From A Dictionary of Irish Artists 1913

Second son of Benjamin Clayton (I), was born in 1786 and baptized at St. John's Church on 18th November of that year. He worked chiefly as a wood-engraver, contributing to the "Dublin Penny Journal" and other works published in Dublin. A wood-cut by him of "Wood Quay and the N.E. Suburbs" is in Hardiman's "History of Galway," 1820; and in "The Freeman's Journal" of 4th October, 1820, is a wood-cut of "The Interior of the House of Lords as prepared for the Trial of Queen Caroline," probably the first illustration in a Dublin daily paper other than small advertisement cuts. He tried his hand at almost every form of engraving, but though he worked hard he never attained to much distinction in his profession. He invented a new method of printing on textile fabrics which he endeavoured to have adopted by the trade in Manchester, and showed a model in the London Exhibition of 1851.

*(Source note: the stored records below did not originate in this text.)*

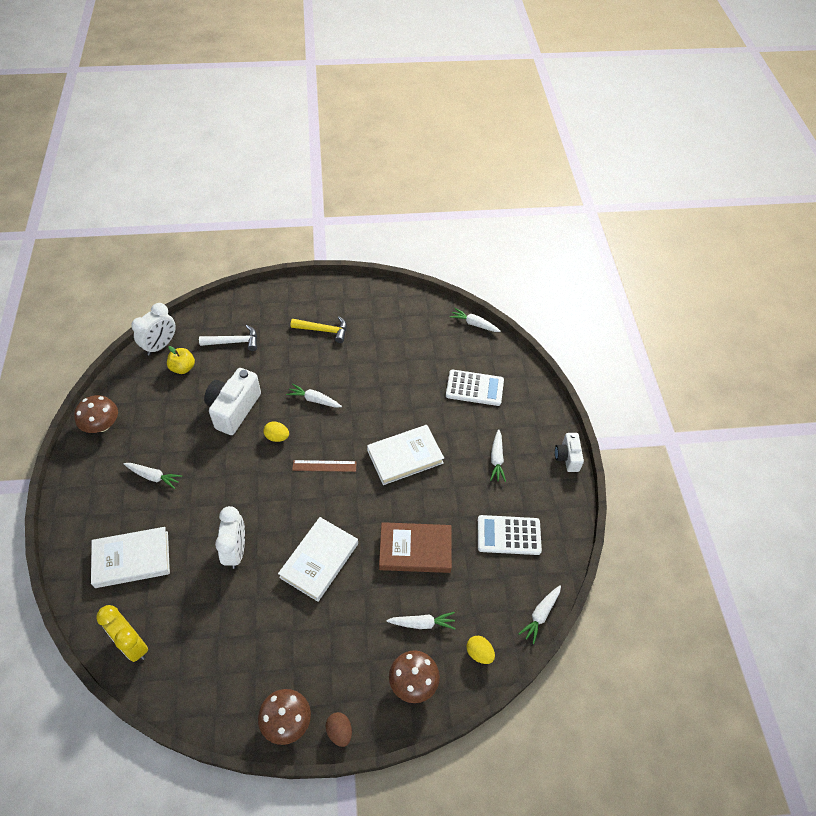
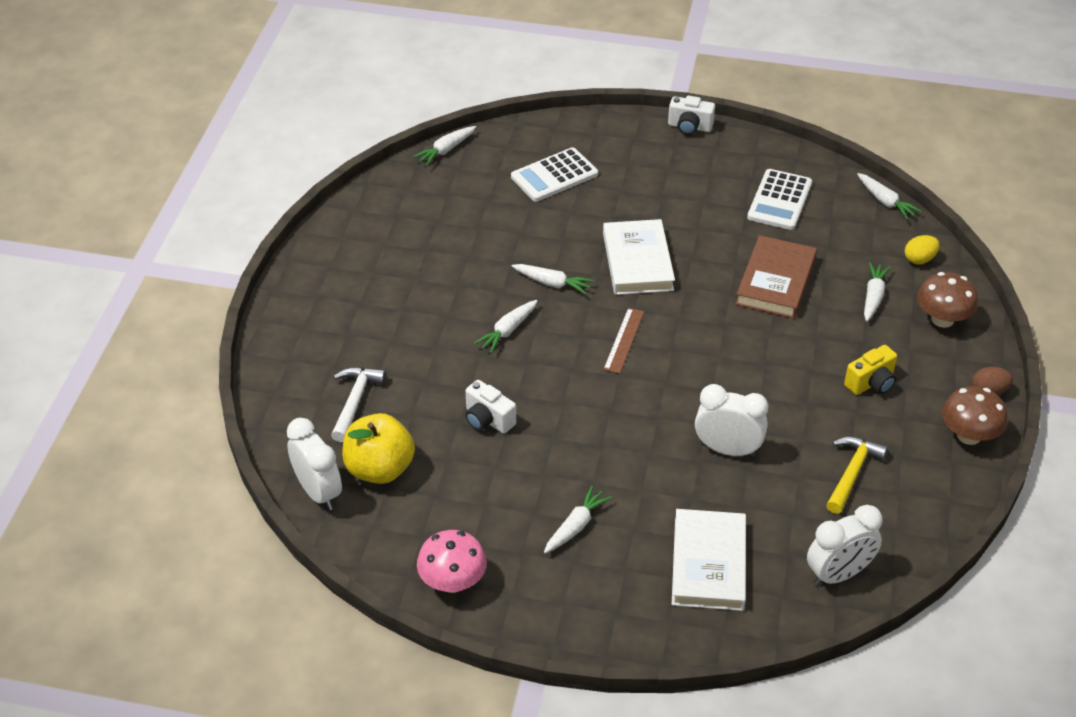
camera: 70 degrees left, 10 degrees down
(102, 425) = (452, 582): brown mushroom -> pink mushroom
(132, 644) = (838, 574): yellow clock -> white clock
(183, 368) = (379, 469): yellow apple -> yellow apple, size x1.60
(234, 409) = (488, 420): white camera -> white camera, size x0.58
(277, 437) = (557, 380): yellow egg -> none
(319, 560) = (765, 370): white book -> none
(323, 330) = (382, 298): yellow hammer -> yellow hammer (852, 473)
(325, 637) = (871, 383): none -> yellow camera
(474, 388) = (554, 176): white calculator -> white calculator turned 150 degrees counterclockwise
(496, 459) = (670, 183): white carrot -> white carrot (552, 283)

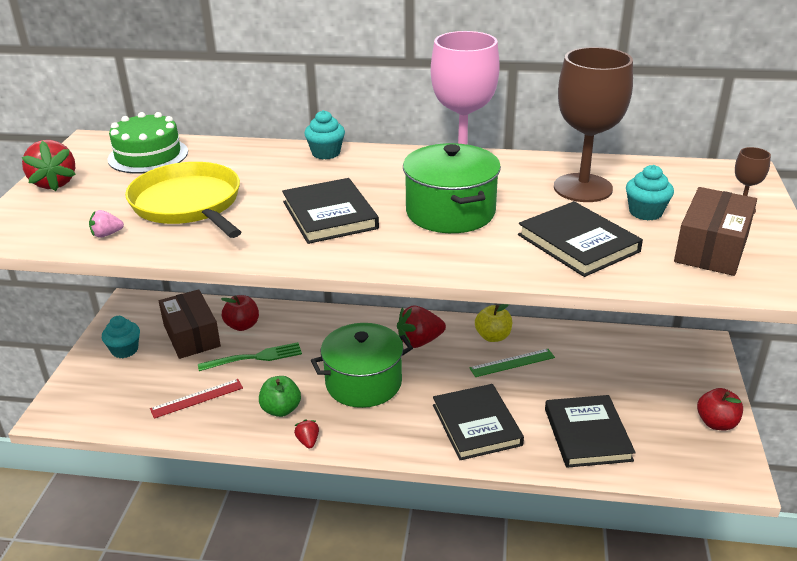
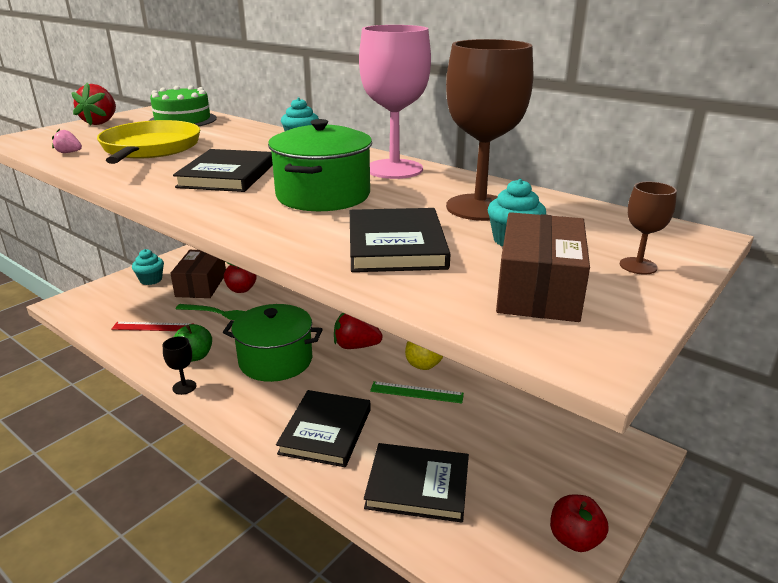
camera: 30 degrees right, 5 degrees down
(308, 441) = (184, 387): red strawberry -> black goblet
(587, 434) = (418, 485): black book -> black book turned 75 degrees clockwise
(711, 248) = (538, 289): brown box -> brown box turned 45 degrees counterclockwise

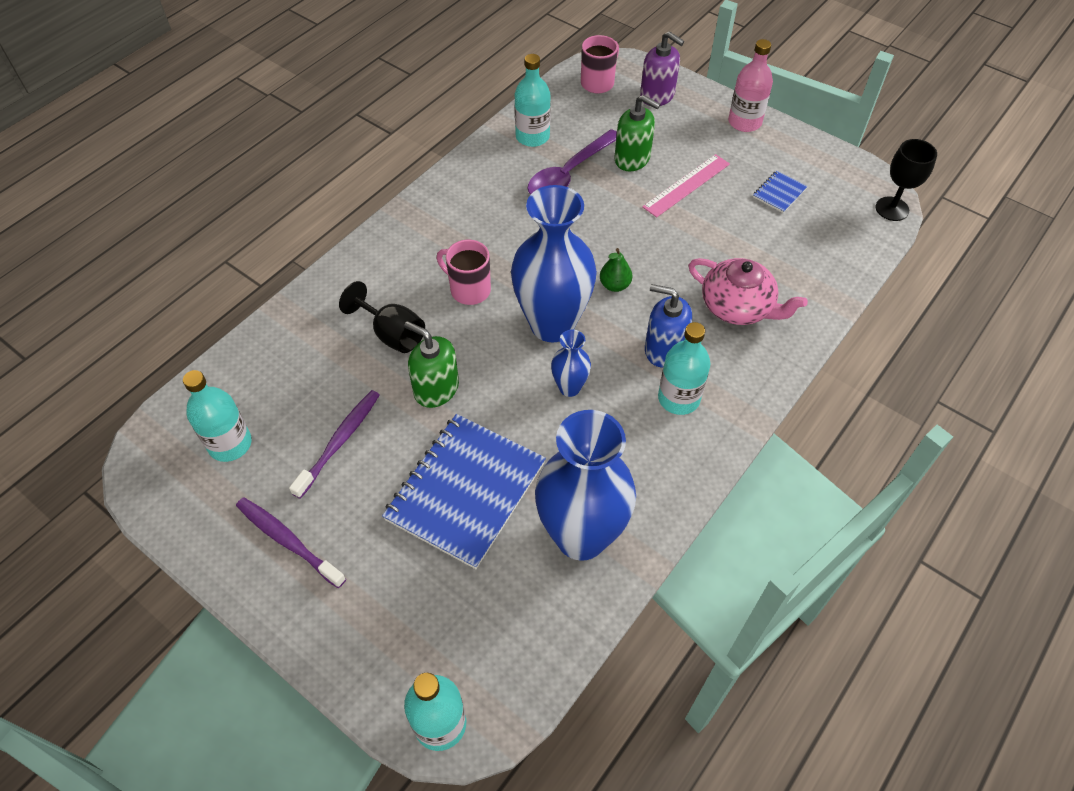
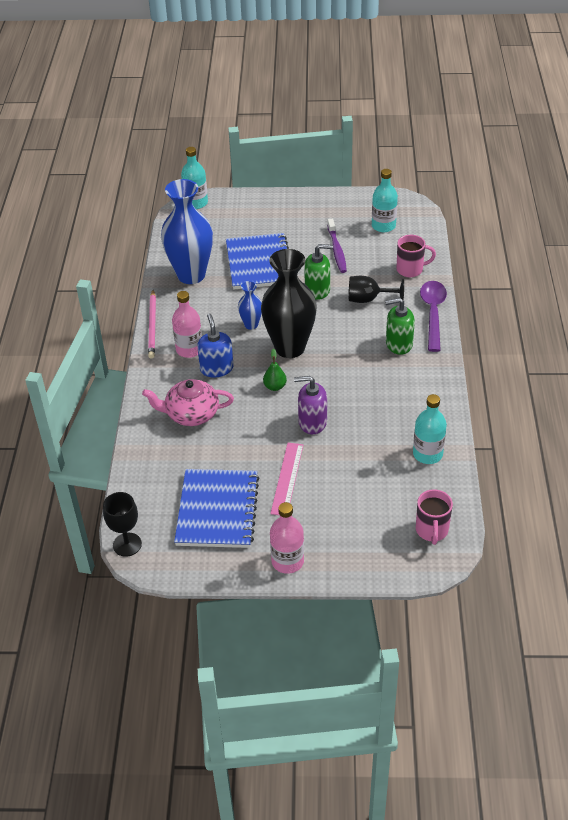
camera: 145 degrees right, 10 degrees down
(288, 541) = (315, 214): purple toothbrush -> none
(469, 290) = (354, 339): pink mug -> pink mug (410, 270)
(552, 325) = (290, 347): blue vase -> black vase
(568, 174) = (373, 440): purple spoon -> purple spoon (433, 313)
(632, 159) = (342, 477): green soap dispenser -> green soap dispenser (398, 344)
(657, 96) = (375, 546): purple soap dispenser -> purple soap dispenser (312, 422)
(664, 349) = (216, 368): blue soap dispenser -> blue soap dispenser turned 90 degrees counterclockwise
(678, 398) = (189, 349): turquoise bottle -> pink bottle
(703, 471) = (152, 326): none -> pink pencil
(779, 193) = (217, 510): blue notebook -> blue notebook, size x2.38

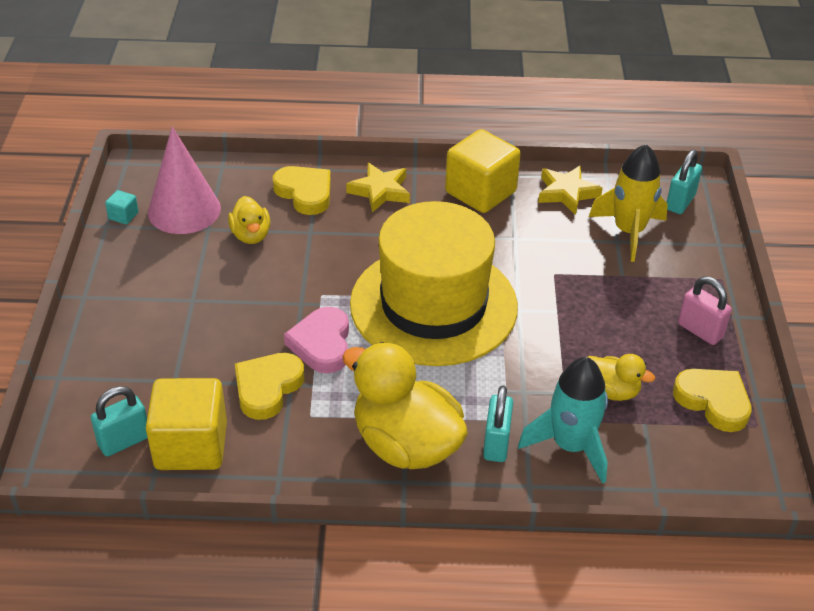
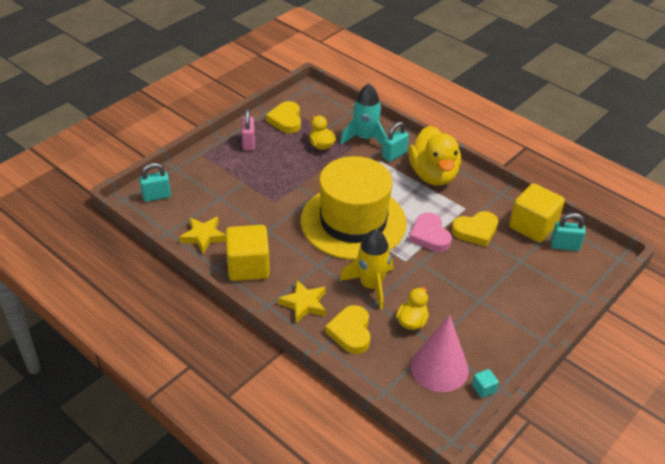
camera: 140 degrees left, 0 degrees up
(322, 344) = (429, 236): pink heart -> pink heart turned 120 degrees clockwise
(629, 232) = (207, 198): yellow rocket -> yellow rocket (371, 285)

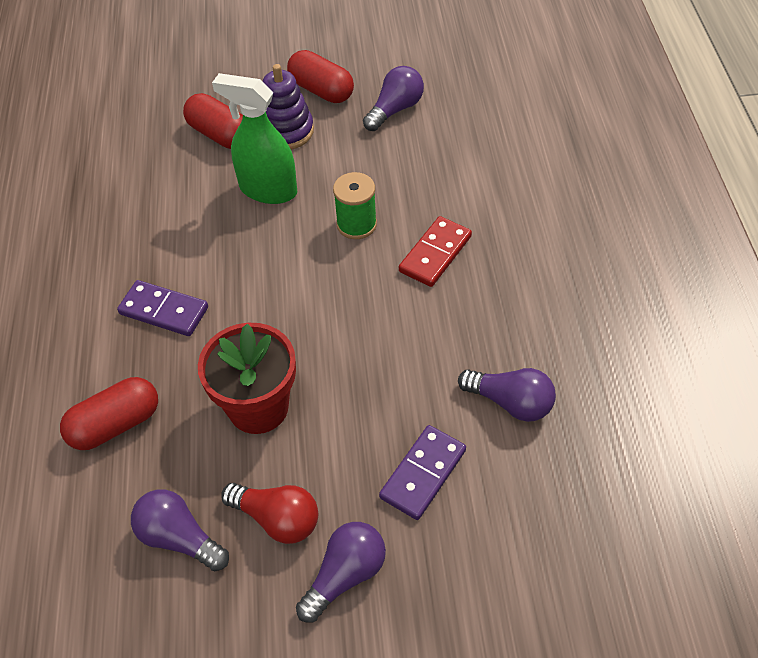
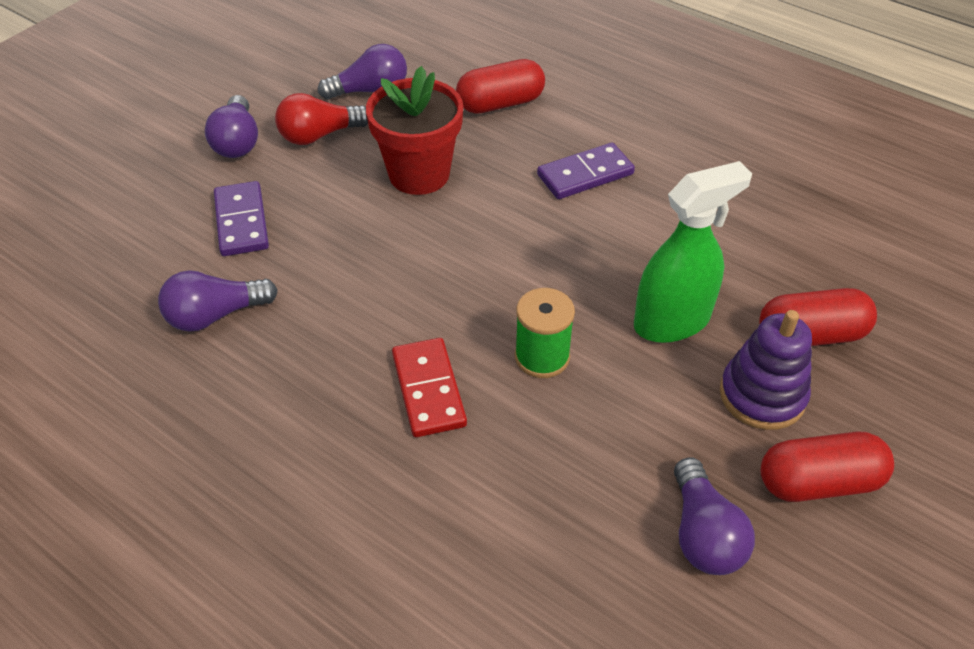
camera: 130 degrees right, 5 degrees down
(115, 424) = (500, 103): red capsule -> red capsule turned 60 degrees clockwise

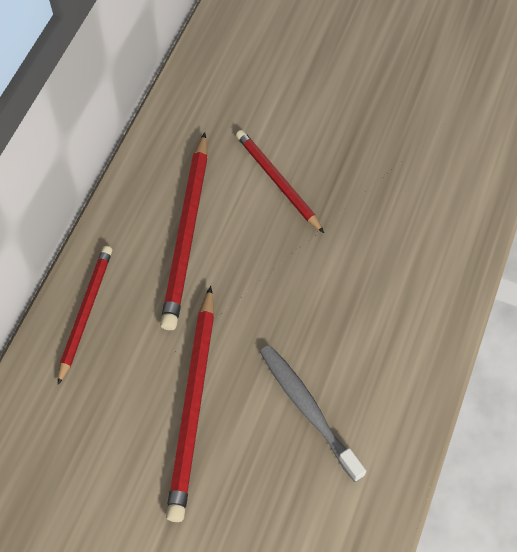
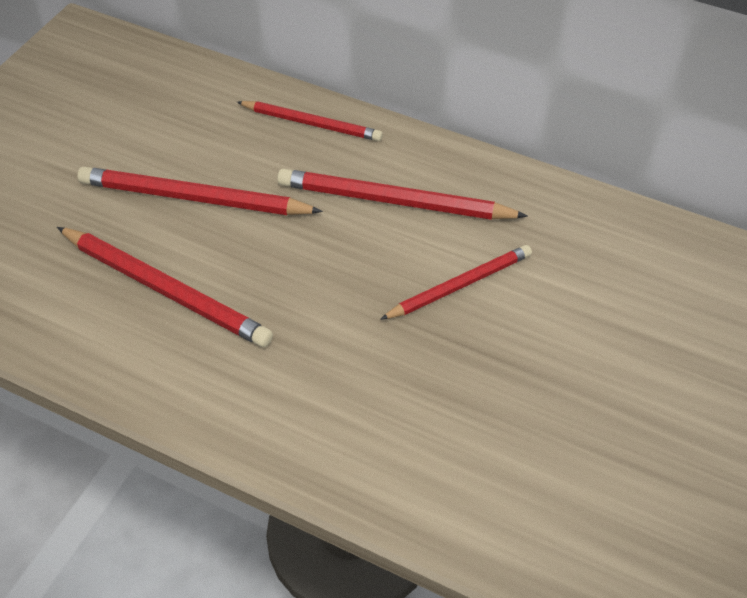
camera: 95 degrees right, 10 degrees down
(308, 409) = (165, 289): grey toothbrush -> red pencil

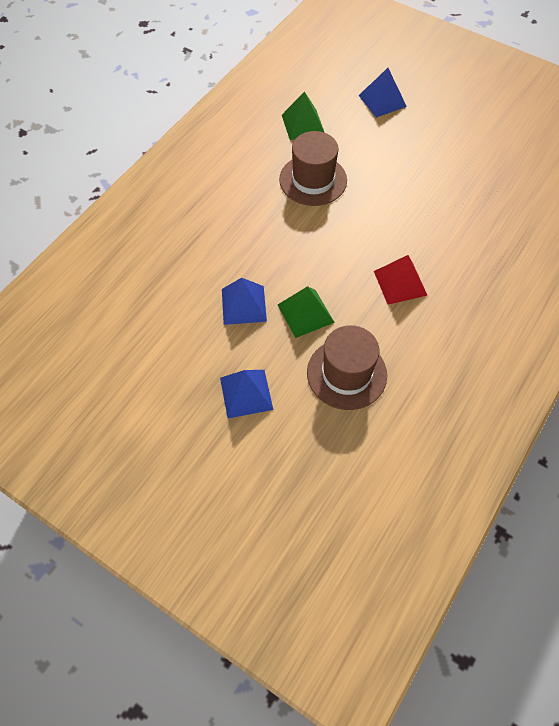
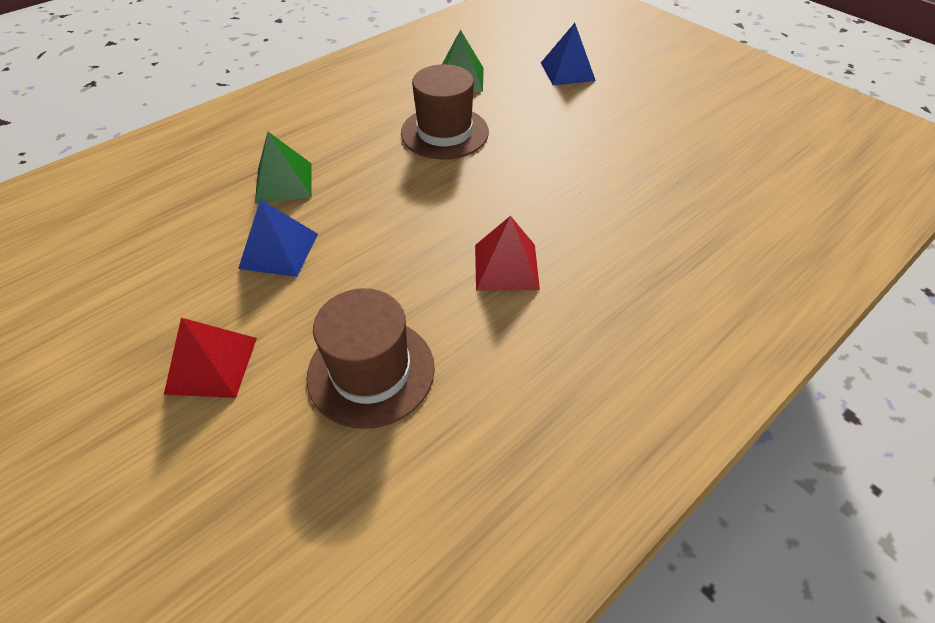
camera: 15 degrees right, 10 degrees down
(246, 393) = (211, 365): blue pyramid -> red pyramid
(305, 313) = (355, 277): green pyramid -> green pyramid (284, 182)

Towards the end of 1841 he went to London, where his son Benjamin had preceded him, and found work with W. S. Johnson and with Dean & Son, who published a series of seven small drawing-books designed and engraved by him. In 1856 he returned to Dublin and worked chiefly for his son-in-law, J. Le Petit, the print-seller and publisher. He died at Ashtown, Co. Dublin, on 17th November, 1862, aged 76. He married in 1808, while residing with his father in Ryder's Row, Eleanor Creathorne, of Baltinglass, who survived him and died on 12th January, 1868. By her he was father of Benjamin Clayton III and two other sons—Robert, who showed some talent as an engraver but died young about 1833; and Jeffrey Creathorne, who worked as an engraver in London, Paris and Birmingham with indifferent success and died in 1892. Benjamin had also three daughters—Mary Anne, born in 1818, who married Joseph Le Petit, the print-seller; Caroline, Mrs. Millard (q.v.), and Martha, who married a draughtsman on the Ordnance Survey named Dalgleish and died in 1911.